Outra equipa que se tem destacado nesta edição da Champions é o Dínamo Bucareste. A Roménia é uma antiga potência do andebol mundial, mas já há algum tempo que anda afastada das grandes competições. E agora, vai aos poucos dando sinais de querer voltar aos grandes palcos, muito graças ao papel do Dínamo, que tem dominado o campeonato e marca presença na Chmapions desde 2016/2017, época em que defrontou o ABC orientado por Carlos Resende.
Nesta temporada, o clube da capital romena conseguiu qualificar-se pela segunda vez para o play-off de acesso aos oitavos de final da competição, terminando na liderança do Grupo D à frente dos polacos do Wisla Plock, clube com grande andamento nesta competição. O plantel é maioritariamente constituído por jogadores estrangeiros, vários deles oriundos de países com pouca expressão na modalidade, mas com uma qualidade acima da média.

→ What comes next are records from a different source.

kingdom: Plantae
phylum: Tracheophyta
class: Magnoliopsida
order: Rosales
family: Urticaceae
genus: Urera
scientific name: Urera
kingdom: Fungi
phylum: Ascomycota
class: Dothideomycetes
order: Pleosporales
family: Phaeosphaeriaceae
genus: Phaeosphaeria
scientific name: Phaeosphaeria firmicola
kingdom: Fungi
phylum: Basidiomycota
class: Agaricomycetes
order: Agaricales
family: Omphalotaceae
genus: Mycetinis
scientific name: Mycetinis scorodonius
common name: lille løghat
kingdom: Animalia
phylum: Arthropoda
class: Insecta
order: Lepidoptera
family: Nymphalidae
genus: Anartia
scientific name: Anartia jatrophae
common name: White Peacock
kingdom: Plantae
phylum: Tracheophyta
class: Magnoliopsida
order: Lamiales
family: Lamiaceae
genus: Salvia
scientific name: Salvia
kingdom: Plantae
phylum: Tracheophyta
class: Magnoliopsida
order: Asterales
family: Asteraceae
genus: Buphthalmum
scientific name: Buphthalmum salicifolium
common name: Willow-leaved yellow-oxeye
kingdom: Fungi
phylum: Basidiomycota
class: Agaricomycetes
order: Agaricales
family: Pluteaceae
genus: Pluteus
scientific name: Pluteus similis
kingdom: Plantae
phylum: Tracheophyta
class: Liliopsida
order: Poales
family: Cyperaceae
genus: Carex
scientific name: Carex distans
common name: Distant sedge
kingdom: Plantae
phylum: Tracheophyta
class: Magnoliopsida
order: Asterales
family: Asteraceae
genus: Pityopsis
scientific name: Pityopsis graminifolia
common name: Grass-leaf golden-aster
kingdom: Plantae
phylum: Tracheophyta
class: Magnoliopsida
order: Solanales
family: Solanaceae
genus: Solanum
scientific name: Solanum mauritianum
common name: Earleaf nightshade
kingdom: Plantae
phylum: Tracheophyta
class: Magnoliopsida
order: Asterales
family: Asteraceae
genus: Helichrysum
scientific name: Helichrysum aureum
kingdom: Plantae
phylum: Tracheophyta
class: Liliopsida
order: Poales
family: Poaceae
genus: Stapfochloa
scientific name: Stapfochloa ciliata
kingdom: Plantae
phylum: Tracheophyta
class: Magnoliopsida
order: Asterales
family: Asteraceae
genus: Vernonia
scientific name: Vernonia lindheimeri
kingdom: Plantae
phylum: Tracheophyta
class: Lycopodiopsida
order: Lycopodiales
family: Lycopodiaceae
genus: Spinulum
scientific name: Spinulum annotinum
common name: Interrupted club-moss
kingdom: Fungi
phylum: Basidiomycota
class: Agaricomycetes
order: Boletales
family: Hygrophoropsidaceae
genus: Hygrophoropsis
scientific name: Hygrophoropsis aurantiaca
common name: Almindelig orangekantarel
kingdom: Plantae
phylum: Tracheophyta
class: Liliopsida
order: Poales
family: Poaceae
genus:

Entre muitos estrangeiros, o plantel do Dínamo conta com três tunisinos, dois iranianos, dois croatas,um bósnio, um sérvio, um brasileiro, um húngaro e um egípcio. Entre as principais figuras, estão o lateral-direito Amine Bannour, o lateral-esquerdo Ante Kuduz e o pivot Mohamed Mamdouh, que já conquistou a Champions ao serviço do Montpellier em 17/18.
É preciso ter a noção de que neste momento, Sporting e FC Porto estão entre as 18 melhores equipas do andebol europeu.e a forma como esta secção tem sido gerida não vai ao encontro de ombrear com os rivais. Portanto, é preciso acordar para a vida e rumar num sentido que nos coloque mais próximos do sucesso.